Mengutip Reuters, survei publik menunjukkan hanya ada tujuh dari 50 negara bagian yang benar-benar kompetitif kali ini, sementara negara bagian lainnya sudah dikuasai oleh Partai Demokrat atau Republik. Swing states, yang sering disebut medan pertempuran suara, berperan besar dalam menentukan hasil pemilu nasional karena tidak ada partai yang mendominasi dukungan di wilayah-wilayah ini.

Tahun ini, tujuh negara bagian yang menjadi pusat perhatian adalah Arizona, Georgia, Michigan, Nevada, North Carolina, Pennsylvania, dan Wisconsin. Di antara ketujuh negara bagian ini, Pennsylvania menjadi medan pertempuran paling krusial yang bisa menentukan apakah Kamala Harris dari Demokrat atau Donald Trump dari Republik yang akan duduk di kursi presiden.
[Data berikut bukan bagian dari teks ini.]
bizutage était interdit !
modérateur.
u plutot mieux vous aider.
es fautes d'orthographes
Strategi kampanye kedua kandidat menunjukkan fokus mereka pada swing states ini, dengan sebagian besar anggaran iklan dan acara kampanye terpusat di tujuh wilayah tersebut. Michigan, Pennsylvania, dan Wisconsin sebelumnya dikenal sebagai “benteng biru” Demokrat selama beberapa dekade. Namun, kemenangan tipis Trump di ketiga negara bagian itu pada 2016 mengantarnya ke Gedung Putih. Ini mengejutkan banyak pihak yang memperkirakan Hillary Clinton akan menang.
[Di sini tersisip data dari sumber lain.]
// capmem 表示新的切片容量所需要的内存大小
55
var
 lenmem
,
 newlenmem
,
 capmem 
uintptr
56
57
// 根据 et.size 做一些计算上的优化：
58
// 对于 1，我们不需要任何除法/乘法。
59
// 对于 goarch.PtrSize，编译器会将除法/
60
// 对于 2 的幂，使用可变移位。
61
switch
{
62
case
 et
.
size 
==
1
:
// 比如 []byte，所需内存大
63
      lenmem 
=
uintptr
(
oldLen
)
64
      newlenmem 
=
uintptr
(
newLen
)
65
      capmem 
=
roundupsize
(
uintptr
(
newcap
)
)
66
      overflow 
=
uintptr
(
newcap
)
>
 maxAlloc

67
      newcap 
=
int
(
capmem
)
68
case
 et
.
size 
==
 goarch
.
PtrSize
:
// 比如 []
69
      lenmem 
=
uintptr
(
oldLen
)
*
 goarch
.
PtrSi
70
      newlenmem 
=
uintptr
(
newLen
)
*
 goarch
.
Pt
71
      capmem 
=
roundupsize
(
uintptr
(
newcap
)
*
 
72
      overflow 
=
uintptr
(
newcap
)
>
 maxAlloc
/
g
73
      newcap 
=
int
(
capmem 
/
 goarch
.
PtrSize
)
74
Empat tahun kemudian, Joe Biden berhasil membalik keadaan dengan merebut kembali Michigan, Wisconsin, dan Pennsylvania untuk Demokrat. Selain itu, dia juga mencetak kemenangan tak terduga di Georgia dan Arizona, yang secara tradisional menjadi basis kuat Partai Republik.
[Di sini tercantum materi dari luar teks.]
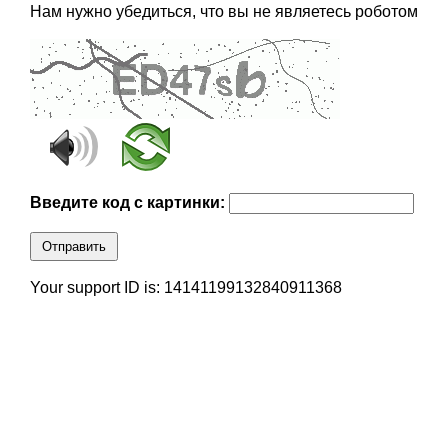
Нам нужно убедиться, что вы не являетесь роботом
Введите код с картинки:
Отправить
Your support ID is: 14141199132840911368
Sejumlah survei menunjukkan Kamala Harris unggul tipis dari Trump. Jajak pendapat terbaru dari Reuters/Ipsos mencatat Harris unggul tipis tiga persen, dengan 45 persen suara dibandingkan Trump yang mendapat 42 persen. Begitu juga dalam survei nasional 538/ABC News, Harris unggul dengan 49 persen, sementara Trump mengumpulkan 46 persen.(*)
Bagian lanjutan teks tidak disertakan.